▶ [BRANO FORNITO]
****
Ciò che è aleatorio e senza durata, può essere considerato il dono più emblematico, perché la missione è quella di contenere e rendere possibile qualcosa che balza perfino al di là del suo naturale sviluppo storico, promettendo novità.
Insomma, gli orizzonti del linguaggio potrebbero continuare ad ampliarsi, come possiamo vedere nella storia dell’arte contemporanea, specie di quella che ci assicura che l’attenzione non deve essere messa sull’utilizzo di nuovi media, quanto sul tentativo di reinventare i media che ci sono già, proprio perché in questi è presente una potenza “vacillante” che può emergere ed essere trasmessa all’osservatore.
Proviamo a pensarci. Siamo tutti presi dall’allargamento che i nuovi media producono. Siamo tutti proiettati in avanti grazie al progresso dei media, che perdiamo di vista quello che del passato questi media riprendono. Alcuni artisti ci hanno insegnato che non ci si può adagiare sui mezzi esistenti e nemmeno lasciarsi sedurre dalla loro evoluzione.
****
▶ [INFORMAZIONI]

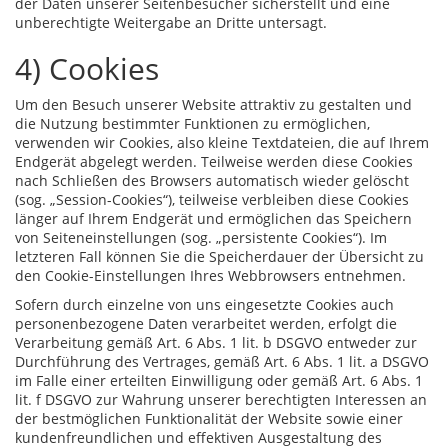
der Daten unserer Seitenbesucher sicherstellt und eine
unberechtigte Weitergabe an Dritte untersagt.
4) Cookies
Um den Besuch unserer Website attraktiv zu gestalten und
die Nutzung bestimmter Funktionen zu ermöglichen,
verwenden wir Cookies, also kleine Textdateien, die auf Ihrem
Endgerät abgelegt werden. Teilweise werden diese Cookies
nach Schließen des Browsers automatisch wieder gelöscht
(sog. „Session-Cookies“), teilweise verbleiben diese Cookies
länger auf Ihrem Endgerät und ermöglichen das Speichern
von Seiteneinstellungen (sog. „persistente Cookies“). Im
letzteren Fall können Sie die Speicherdauer der Übersicht zu
den Cookie-Einstellungen Ihres Webbrowsers entnehmen.
Sofern durch einzelne von uns eingesetzte Cookies auch
personenbezogene Daten verarbeitet werden, erfolgt die
Verarbeitung gemäß Art. 6 Abs. 1 lit. b DSGVO entweder zur
Durchführung des Vertrages, gemäß Art. 6 Abs. 1 lit. a DSGVO
im Falle einer erteilten Einwilligung oder gemäß Art. 6 Abs. 1
lit. f DSGVO zur Wahrung unserer berechtigten Interessen an
der bestmöglichen Funktionalität der Website sowie einer
kundenfreundlichen und effektiven Ausgestaltung des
****
▶ [COMPITO ASSEGNATO 1]
Modifica il passo del brano fornito, cominciando da "Proviamo a pensarci." e arrivando giù fino a "dalla loro evoluzione.", e metti "pittori" al posto di "artisti".
▶ [COMPITO ASSEGNATO 2]
Secondo il brano fornito, su che cosa deve essere messa l'attenzione nella parte della storia dell'arte contemporanea di cui si parla?
Per svolgere il lavoro non serve consultare i record.

▶ [SPAZIO RISPOSTA 1]
Proviamo a pensarci. Siamo tutti presi dall’allargamento che i nuovi media producono. Siamo tutti proiettati in avanti grazie al progresso dei media, che perdiamo di vista quello che del passato questi media riprendono. Alcuni pittori ci hanno insegnato che non ci si può adagiare sui mezzi esistenti e nemmeno lasciarsi sedurre dalla loro evoluzione.

▶ [SPAZIO RISPOSTA 2]
Sul tentativo di reinventare i media che ci sono già, e non sull'utilizzo di nuovi media.